Voici plus : mes propres amis, dont je fis les siens, et qui tous m’étaient tendrement attachés avant sa connaissance, changèrent sensiblement pour moi quand elle fut faite. Il ne m’a jamais donné aucun des siens, je lui ai donné tous les miens, et il a fini par me les tous ôter. Si ce sont là des effets de l’amitié, quels seront donc ceux de la haine ?

Diderot même, au commencement, m’avertit plusieurs fois que Grimm, à qui je donnais tant de confiance, n’était pas mon ami. Dans la suite il changea de langage, quand lui-même eut cessé d’être le mien.

La manière dont j’avais disposé de mes enfants n’avait besoin du concours de personne. J’en instruisis cependant mes amis, uniquement pour les en instruire, pour ne pas paraître à leurs yeux meilleur que je n’étais. Ces amis étaient au nombre de trois : Diderot, Grimm, madame d’Épinay ; Duclos, le plus digne de ma confidence, fut le seul à qui je ne la fis pas. Il la sut cependant ; par qui ? je l’ignore. Il n’est guère probable que cette infidélité soit venue de madame d’Épinay, qui savait qu’en l’imitant, si j’en eusse été capable, j’avais de quoi m’en venger cruellement. Restent Grimm et Diderot, alors si unis en tant de choses, surtout contre moi, qu’il est plus que probable que ce crime leur fut commun. Je parierais que Duclos, à qui je n’ai pas dit mon secret, et qui par conséquent en était le maître, est le seul qui me l’ait gardé.
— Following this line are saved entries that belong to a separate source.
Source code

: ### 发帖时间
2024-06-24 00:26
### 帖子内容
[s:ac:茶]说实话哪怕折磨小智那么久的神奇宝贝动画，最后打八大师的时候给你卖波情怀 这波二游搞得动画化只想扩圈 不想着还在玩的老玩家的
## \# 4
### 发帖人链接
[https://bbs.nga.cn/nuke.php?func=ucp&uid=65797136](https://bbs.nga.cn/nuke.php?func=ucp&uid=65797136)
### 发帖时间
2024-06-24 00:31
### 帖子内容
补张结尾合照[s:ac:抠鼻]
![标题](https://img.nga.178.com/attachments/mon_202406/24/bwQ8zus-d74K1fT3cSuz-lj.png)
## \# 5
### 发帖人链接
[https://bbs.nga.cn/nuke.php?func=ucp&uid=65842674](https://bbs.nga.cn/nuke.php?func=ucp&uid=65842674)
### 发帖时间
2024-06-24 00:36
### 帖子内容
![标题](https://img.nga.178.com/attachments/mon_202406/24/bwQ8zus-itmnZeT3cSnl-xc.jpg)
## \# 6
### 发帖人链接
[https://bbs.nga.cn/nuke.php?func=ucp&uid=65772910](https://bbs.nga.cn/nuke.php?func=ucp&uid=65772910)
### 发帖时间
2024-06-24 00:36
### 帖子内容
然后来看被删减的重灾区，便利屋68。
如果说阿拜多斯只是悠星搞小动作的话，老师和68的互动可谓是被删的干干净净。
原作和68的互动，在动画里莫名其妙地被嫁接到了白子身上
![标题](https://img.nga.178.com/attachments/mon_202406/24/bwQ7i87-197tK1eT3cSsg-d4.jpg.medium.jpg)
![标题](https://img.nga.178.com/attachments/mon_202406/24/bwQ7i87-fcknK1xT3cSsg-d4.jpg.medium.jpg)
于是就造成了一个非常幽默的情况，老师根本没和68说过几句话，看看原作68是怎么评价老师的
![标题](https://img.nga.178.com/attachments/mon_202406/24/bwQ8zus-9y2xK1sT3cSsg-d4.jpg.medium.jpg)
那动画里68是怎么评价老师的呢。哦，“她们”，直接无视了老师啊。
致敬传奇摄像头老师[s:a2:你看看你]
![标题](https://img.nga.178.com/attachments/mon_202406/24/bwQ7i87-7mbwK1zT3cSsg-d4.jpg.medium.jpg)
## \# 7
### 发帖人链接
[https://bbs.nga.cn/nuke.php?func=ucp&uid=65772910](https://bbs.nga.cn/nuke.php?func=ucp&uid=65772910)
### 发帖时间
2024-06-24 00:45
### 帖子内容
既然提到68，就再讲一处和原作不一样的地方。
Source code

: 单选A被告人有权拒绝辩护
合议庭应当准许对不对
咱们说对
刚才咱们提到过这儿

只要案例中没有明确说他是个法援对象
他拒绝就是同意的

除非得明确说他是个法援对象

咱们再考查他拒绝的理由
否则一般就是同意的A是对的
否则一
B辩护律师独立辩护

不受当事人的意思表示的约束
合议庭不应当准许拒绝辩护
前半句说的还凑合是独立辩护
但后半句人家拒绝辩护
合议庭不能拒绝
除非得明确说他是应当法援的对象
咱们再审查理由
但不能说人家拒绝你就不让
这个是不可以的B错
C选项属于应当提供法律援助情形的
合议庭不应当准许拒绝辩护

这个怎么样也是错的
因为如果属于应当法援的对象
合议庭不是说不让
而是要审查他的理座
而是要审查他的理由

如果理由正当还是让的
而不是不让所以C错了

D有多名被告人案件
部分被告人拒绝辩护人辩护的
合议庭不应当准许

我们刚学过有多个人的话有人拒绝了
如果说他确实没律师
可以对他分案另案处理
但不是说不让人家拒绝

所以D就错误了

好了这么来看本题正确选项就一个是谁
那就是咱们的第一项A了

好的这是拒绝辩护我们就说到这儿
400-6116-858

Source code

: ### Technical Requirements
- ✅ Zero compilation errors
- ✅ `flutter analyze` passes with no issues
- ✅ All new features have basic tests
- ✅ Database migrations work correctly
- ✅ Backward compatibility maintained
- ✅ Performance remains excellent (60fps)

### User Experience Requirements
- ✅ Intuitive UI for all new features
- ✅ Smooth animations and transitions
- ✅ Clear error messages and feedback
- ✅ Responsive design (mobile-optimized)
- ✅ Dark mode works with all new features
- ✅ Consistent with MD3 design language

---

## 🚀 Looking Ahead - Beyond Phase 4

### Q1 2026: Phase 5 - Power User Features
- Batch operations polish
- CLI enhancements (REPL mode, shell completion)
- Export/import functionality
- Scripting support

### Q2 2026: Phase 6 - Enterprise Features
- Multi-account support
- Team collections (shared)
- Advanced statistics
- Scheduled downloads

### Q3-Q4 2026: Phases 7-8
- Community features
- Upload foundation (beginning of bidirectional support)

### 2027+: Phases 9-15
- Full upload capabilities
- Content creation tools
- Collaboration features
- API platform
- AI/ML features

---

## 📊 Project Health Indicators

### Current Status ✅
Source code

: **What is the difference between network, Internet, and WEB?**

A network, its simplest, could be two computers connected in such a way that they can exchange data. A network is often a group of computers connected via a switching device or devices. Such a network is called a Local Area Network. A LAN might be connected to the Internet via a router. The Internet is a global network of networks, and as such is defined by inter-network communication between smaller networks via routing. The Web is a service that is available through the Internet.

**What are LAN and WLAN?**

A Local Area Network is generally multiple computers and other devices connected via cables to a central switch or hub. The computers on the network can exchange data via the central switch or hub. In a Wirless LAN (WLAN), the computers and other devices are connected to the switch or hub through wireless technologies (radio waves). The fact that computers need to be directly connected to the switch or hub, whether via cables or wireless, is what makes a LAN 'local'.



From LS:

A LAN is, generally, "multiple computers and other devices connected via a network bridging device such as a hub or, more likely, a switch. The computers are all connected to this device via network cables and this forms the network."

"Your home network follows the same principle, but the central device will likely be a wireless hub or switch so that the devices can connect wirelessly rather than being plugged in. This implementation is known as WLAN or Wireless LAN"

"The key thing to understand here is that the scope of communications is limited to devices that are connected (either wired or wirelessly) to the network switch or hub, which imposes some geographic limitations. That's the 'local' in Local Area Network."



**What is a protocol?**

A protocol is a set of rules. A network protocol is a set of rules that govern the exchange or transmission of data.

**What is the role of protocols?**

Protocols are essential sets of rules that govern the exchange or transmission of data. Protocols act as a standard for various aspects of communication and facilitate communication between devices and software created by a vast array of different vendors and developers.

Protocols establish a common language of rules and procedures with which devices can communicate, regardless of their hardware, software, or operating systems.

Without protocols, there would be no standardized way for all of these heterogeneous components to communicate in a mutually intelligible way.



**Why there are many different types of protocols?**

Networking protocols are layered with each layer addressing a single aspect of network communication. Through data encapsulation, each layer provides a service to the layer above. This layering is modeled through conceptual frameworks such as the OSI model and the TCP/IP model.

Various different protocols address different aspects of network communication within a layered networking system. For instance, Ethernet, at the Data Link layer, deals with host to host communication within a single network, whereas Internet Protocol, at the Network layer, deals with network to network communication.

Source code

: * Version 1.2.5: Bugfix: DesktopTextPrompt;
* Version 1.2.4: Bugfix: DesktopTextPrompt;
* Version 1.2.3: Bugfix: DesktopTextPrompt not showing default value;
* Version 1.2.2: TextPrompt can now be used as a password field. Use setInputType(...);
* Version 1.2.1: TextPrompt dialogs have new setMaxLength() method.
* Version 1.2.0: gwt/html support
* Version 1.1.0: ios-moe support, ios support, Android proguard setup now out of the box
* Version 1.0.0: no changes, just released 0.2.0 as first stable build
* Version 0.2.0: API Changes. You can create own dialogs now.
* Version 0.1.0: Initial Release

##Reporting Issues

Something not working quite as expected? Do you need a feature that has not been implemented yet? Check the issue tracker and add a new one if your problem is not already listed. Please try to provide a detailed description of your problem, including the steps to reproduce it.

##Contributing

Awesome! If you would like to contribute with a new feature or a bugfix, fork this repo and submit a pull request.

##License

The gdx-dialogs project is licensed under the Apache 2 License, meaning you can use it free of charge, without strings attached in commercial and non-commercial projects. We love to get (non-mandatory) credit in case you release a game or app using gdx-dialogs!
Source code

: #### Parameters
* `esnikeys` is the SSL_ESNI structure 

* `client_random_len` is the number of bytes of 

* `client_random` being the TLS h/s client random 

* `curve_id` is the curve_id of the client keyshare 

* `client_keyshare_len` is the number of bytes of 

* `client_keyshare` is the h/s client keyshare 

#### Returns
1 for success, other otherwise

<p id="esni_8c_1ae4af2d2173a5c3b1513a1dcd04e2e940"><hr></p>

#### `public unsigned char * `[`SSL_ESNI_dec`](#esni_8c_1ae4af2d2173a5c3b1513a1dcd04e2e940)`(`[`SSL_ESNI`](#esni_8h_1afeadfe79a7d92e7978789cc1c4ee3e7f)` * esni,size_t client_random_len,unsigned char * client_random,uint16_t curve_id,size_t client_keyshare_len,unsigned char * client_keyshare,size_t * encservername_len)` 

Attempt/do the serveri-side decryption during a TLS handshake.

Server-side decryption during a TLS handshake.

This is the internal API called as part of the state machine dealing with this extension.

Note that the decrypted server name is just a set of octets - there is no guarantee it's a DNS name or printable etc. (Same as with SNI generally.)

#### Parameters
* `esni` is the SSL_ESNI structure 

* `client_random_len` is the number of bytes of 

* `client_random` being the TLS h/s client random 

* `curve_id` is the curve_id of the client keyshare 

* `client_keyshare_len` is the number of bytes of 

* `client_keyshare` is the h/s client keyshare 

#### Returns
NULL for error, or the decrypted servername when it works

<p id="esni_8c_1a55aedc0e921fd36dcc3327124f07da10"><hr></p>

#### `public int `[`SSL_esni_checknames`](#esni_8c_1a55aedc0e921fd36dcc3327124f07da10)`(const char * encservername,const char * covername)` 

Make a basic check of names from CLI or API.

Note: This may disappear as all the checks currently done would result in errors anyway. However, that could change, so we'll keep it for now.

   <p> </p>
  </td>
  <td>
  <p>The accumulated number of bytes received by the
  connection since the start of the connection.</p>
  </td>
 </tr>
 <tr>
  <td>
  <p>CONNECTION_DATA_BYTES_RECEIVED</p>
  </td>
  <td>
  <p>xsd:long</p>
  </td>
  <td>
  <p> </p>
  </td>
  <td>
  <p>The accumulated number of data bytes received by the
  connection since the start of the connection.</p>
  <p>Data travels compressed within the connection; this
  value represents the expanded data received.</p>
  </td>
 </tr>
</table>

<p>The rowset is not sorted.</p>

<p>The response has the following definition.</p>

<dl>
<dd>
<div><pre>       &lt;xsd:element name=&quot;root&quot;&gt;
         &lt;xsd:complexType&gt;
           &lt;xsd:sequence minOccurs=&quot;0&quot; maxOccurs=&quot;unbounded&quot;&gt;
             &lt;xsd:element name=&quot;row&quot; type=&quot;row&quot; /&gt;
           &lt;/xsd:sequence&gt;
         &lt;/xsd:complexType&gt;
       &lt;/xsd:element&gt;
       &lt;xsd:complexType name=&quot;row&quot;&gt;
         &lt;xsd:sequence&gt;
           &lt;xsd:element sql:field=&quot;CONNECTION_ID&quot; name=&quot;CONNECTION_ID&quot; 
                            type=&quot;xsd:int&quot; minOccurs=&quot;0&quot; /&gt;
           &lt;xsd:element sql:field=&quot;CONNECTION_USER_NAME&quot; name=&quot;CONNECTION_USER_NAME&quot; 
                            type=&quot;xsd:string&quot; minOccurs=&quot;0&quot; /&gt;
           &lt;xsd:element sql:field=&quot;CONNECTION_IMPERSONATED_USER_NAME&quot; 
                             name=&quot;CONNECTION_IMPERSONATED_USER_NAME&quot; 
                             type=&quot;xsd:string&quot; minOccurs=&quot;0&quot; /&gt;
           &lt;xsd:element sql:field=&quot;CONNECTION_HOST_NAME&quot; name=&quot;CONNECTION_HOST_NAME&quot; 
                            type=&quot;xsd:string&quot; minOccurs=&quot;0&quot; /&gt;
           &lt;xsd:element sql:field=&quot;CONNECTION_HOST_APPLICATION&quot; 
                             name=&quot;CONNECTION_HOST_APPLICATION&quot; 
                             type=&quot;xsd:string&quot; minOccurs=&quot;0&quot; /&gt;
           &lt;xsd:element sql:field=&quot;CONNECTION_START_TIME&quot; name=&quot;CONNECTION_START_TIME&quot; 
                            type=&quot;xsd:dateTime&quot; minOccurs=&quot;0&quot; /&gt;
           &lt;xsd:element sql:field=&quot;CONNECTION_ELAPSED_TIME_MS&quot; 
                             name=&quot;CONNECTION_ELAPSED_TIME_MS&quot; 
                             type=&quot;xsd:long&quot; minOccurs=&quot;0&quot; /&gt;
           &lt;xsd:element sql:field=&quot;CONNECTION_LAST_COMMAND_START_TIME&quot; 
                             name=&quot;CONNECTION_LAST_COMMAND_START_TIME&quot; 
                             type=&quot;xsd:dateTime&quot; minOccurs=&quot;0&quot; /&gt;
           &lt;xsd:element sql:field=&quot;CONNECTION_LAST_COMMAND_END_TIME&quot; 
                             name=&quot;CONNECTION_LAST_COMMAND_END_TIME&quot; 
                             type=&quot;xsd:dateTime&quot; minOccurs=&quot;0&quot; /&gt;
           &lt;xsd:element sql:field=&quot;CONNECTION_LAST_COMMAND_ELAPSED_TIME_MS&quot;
Grimm et Diderot, dans leur projet de m’ôter les gouverneuses, avaient fait effort pour le faire entrer dans leurs vues : il s’y refusa toujours avec dédain. Ce ne fut que dans la suite que j’appris de lui tout ce qui s’était passé entre eux à cet égard ; mais j’en appris dès lors assez par Thérèse, pour voir qu’il y avait à tout cela quelque dessein secret, et qu’on voulait disposer de moi, sinon contre mon gré, du moins à mon insu ; ou bien qu’on voulait faire servir ces deux personnes d’instrument à quelque dessein caché. Tout cela n’était assurément pas de la droiture. L’opposition de Duclos le prouve sans réplique. Croira qui voudra que c’était de l’amitié.